The nonprofit Association of Zoos and Aquariums (AZA), which accredits and sets guidelines for zoos around the country, argues that zoos play a vital role in educating visitors about wild animals and conservation issues.
"Western lowland gorillas are critically endangered animals, so anything that can be done to help conserve their species must be done at this point. AZA-accredited zoos play an important role in that effort not only through the Species Survival Plan program, but also through supporting field conservation work," says Rob Vernon, communications director of the AZA, in an e-mail. "Between 2010 and 2014, AZA members contributed over $4.5 million to gorilla field conservation work. Gorillas are also one of the 10 signature species part of the SAFE: Saving Animals From Extinction effort that AZA members and partners are combining resources and leadership to save these great apes."
Researchers affiliated with the Lincoln Park Zoo in Chicago are leading a long-term study of gorillas in the Goualougo Triangle, a remote region of the Republic of Congo. The Bronx Zoo has raised more than $12 million for conservation programs through admission fees to its Congo Gorilla Forest, a 6.5-acre rain forest that is home to about 20 western lowland gorillas.
None of that good work helped Harambe, however, says Professor Gruen.

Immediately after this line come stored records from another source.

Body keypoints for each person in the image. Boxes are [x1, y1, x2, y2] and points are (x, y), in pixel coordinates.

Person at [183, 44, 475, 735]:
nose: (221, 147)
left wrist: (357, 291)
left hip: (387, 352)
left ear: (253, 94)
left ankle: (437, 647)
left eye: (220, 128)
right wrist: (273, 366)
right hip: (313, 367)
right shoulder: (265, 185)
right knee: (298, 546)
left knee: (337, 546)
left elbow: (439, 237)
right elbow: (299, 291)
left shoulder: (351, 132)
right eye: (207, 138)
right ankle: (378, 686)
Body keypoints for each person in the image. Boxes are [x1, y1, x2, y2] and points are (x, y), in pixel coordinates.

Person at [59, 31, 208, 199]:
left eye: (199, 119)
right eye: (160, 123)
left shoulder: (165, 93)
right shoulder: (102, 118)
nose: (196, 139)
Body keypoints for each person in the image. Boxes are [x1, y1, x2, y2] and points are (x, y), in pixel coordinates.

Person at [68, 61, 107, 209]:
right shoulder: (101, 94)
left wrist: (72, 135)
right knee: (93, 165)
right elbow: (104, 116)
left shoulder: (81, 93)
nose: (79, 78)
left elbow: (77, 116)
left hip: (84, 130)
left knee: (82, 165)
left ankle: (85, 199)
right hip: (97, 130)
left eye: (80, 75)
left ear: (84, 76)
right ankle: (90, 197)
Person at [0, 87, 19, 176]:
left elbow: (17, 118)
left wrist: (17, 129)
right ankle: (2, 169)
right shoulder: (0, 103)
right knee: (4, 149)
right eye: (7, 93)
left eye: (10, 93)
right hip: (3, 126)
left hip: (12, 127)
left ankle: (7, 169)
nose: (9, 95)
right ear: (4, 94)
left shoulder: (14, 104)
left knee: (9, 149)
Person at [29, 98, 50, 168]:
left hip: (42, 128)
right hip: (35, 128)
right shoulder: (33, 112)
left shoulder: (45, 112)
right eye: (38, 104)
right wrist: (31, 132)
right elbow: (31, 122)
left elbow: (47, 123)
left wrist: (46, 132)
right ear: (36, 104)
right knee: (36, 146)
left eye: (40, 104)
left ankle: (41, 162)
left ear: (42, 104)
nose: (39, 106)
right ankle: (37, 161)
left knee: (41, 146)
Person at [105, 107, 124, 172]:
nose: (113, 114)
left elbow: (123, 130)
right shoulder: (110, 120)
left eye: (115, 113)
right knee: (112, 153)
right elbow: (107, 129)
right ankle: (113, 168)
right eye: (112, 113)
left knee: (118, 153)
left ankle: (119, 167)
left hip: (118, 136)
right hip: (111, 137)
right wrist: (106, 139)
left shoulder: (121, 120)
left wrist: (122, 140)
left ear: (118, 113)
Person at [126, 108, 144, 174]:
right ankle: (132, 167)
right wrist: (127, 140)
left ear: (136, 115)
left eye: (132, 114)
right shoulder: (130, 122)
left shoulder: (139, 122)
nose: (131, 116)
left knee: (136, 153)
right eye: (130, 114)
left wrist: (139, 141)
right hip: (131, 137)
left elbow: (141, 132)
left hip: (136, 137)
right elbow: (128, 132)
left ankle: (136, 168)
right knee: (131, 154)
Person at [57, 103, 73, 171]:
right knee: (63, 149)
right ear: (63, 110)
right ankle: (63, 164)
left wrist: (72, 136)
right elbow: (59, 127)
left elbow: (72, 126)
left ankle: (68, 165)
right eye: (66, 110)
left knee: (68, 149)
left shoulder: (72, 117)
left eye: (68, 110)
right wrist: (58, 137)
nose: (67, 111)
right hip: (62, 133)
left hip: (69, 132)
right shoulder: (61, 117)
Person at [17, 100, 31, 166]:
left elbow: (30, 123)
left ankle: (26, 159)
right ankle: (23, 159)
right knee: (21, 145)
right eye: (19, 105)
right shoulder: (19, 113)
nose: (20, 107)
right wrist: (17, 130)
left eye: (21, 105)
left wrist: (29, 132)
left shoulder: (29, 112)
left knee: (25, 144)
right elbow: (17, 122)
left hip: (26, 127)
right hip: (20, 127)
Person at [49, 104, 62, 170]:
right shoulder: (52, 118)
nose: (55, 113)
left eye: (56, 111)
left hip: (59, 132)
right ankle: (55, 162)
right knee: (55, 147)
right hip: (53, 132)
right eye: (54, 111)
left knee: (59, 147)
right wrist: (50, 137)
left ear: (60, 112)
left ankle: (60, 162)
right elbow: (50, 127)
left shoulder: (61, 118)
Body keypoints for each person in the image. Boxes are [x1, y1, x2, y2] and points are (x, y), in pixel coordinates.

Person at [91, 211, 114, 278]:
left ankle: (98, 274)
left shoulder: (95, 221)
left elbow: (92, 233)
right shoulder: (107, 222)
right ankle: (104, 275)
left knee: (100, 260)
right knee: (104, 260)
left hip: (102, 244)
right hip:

“Why are we in a situation in which the choice has to be made between a highly endangered animal and a 4-year-old child?” she says. “It’s only because we have a highly endangered animal in zoo setting, otherwise the choice wouldn’t have to be made.”
Harambe was brought to the Cincinnati Zoo in 2015 to breed with other gorillas, but she notes that, since gorillas bred in captivity can never be released into the wild, expanding captive gorilla populations will do nothing to help wild gorillas under threat from poaching and habitat loss and fragmentation.
“We’re engaged in a process where we’re going to perpetuate captive gorilla populations that will never be able to returned to wild,” she says.
“The idea that gorillas are somehow ambassadors to the wild and will someday return, that’s not correct,” she adds. “The goal should be to provide the best captive care for gorillas … and protecting and preserving wild gorillas.”
Reformers instead say that zoos should follow an increasingly popular “compassionate conservation” approach that uses large sanctuaries, strictly limiting human interaction, to focus on rehabilitation.
“We tried to build something more enriched – a happy resting ground for all of [these animals],” Ed Stewart, who co-founded one such sanctuary in California, told the Monitor in February. “But it’s still a step way down from the wild.”
Animal ethicists say they hope that the public continues to ask questions about how best to protect and care for endangered species in the wake of the weekend tragedy in Cincinnati.
“To me the major question is: Why was Harambe there in the first place?” says Dr. Bekoff, a former professor of ecology and evolutionary biology at the University of Colorado, Boulder. “We can’t bring Harambe back, and I’m thrilled the boy is safe, but I was hoping this case would make a difference, and I think it is a case that will make a difference.”